I'm not sure exactly how your jealousy connects with the first part of your sentence. But......since you have brought up the subject of jealousy, I'm going to add my thoughts about the XGF situation. I wasn't going to say anything when I saw the other posters respond, but you seem to have brought up this XGF several times now. You also admitted that your XW was bothered by how you seemed too "flirty" with other women. Are you flirty with other women in the presence of your XW? Are you on a date with your XW and being flirty with other women? If so, then you are out of line. You would not find it in good taste if she flirted with other men while on a date with you. Maybe it is a difference of opinion of you just being very "friendly" to the ladies. Anyway, if you know your date doesn't appreciate it, then you either need to be considerate of those feelings, or stop dating the woman. You've already said she felt insecure, so are you enjoying taunting her? Is this payback for the jealousy she's caused in you?

And then there's the party she was not invited to, but you attended anyway......and knowing your XGF would be there. I agree that your XW over reacted, and this jealousy problem must end before you reconcile/piece with her. I also understand the other posters saying you are divorced and can do whatever you want. That's true enough.

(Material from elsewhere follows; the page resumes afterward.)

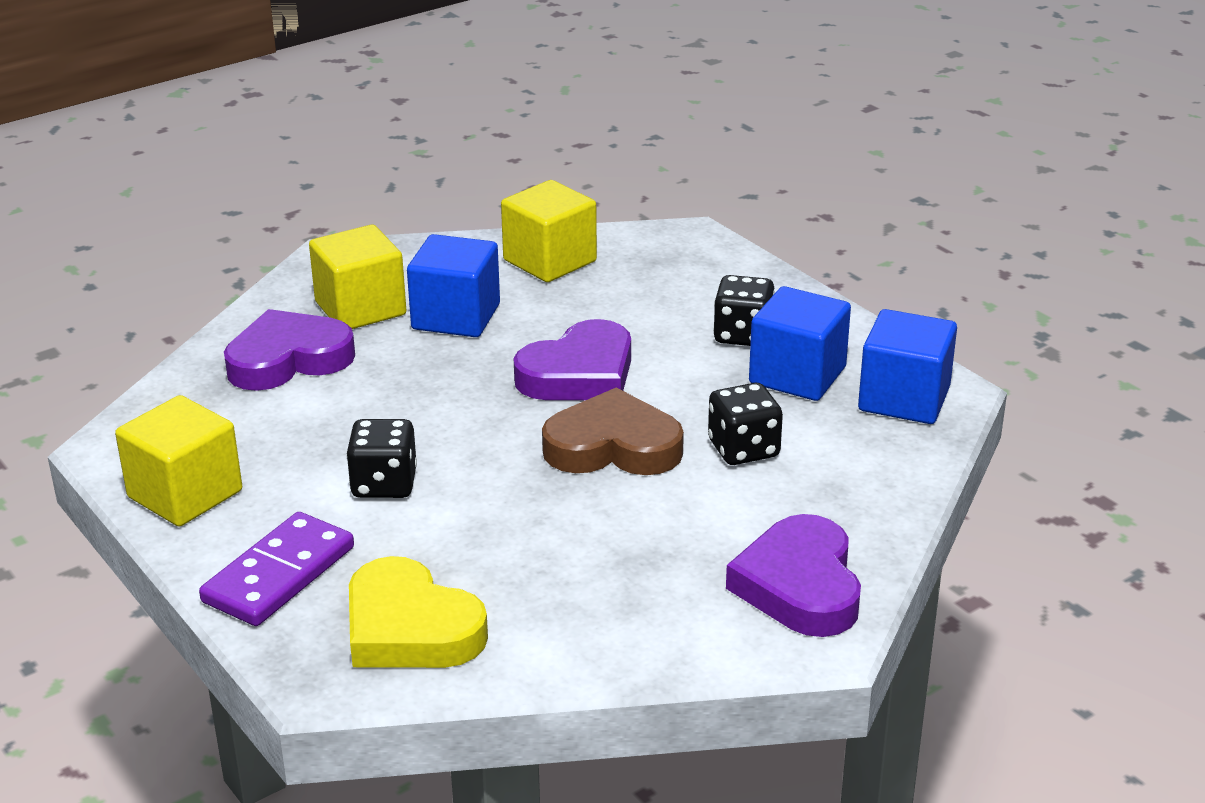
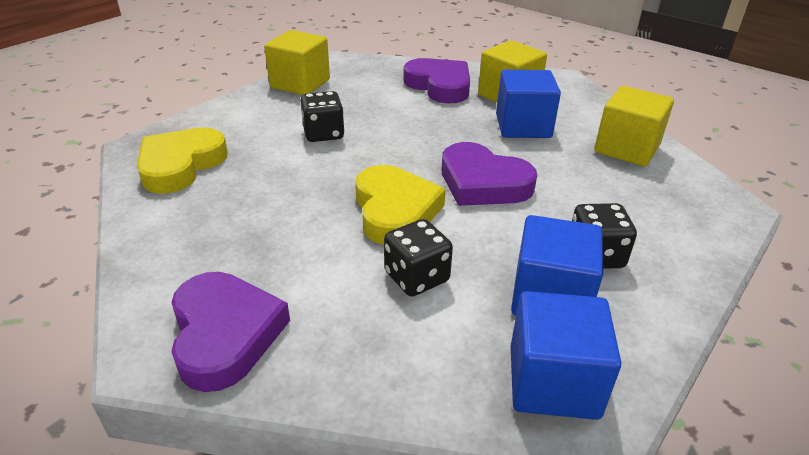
camera: 75 degrees right, 5 degrees up
purple domino [199,512,354,626] -> none
brown heart [542,387,684,475] -> yellow heart [355,165,446,245]
purple heart [726,514,861,637] -> purple heart turned 90 degrees clockwise [171,272,290,392]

I think your XW was upset that you attended this friend's party after knowing how they felt about her. In fact, you appeared to delight, just a little bit, in how they was a almost rude about her not being invited. Maybe it's just how I read it, but that was what I sensed. It also seem to delight a little bit, knowing she was jealous that you would be going to a a friend's house where your XGF would be there, also. You said she has always been jealous of XGF, so clearly, you didn't care and proceeded to pour salt in the wound. Yes, you are certainly free to go anywhere without your XW's blessings. You are free to flirt with all your XGF's or possible new GF's. But I think you are bringing up this XGF just a little too much, if you were not enjoying the effect it had on your XW. You were or are jealous of her OM, and you had the opportunity to pay her back a little. So, both of you have jealousy issues. I'm not picking on you. I'm just pointing out what I saw differently than the other posters.

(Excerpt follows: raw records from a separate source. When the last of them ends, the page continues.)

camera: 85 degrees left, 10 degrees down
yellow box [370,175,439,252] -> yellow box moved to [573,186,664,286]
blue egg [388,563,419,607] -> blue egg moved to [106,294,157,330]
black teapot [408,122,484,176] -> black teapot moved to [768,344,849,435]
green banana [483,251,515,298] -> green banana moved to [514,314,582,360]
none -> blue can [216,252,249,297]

Your XW is pursuing you hot & heavy. If she doesn't know who & what she is outside of a relationship, maybe she needs more time alone. There are a lot of people who have no self identity outside of their job or relationship. I don't think it is a good decision to enter into another long-term relationship with her, feeling as uncertain as you currently feel. Have you dated others since being divorced? How would you feel if your XW had a date with someone now, since you've been dating her? I mean, is this an exclusive dating relationship? If she is talking marriage, then you know she is serious. That doesn't mean you must go along with it, but if you are gun shy, then you need to tell her very clearly.....and tell her that she must slow down and stop talking marriage, or risk losing you. Let me add something else. She is being on her very best behavior, b/c she is trying to convince you to marry her. However, nothing has been resolved from the past MR. Hopefully, she has ended her GGW lifestyle, and corrected her wayward behavior and mindset.......but good actress can fake it for awhile. She has already demonstrated a negative side, when she over reacted to you attending that party without her. Maybe she had cause to be upset, but regardless.....her actions were extreme. Was she reacting b/c she has a need to manipulate you, or was she hurt? Lately, you kind of down play her reactions, but you need to see them as a red flag.

Please continue to take things very slowly. Ask yourself why she is in such a rush to get you to marry her. Do you need to explore dating others before settling down again? If so, then end it with your XW. The longer you date her, the more she is going to feel she has rights to you........know what I mean?


It is not about what you feel should work in your M. It is about doing the work that gets the right results. Do what works!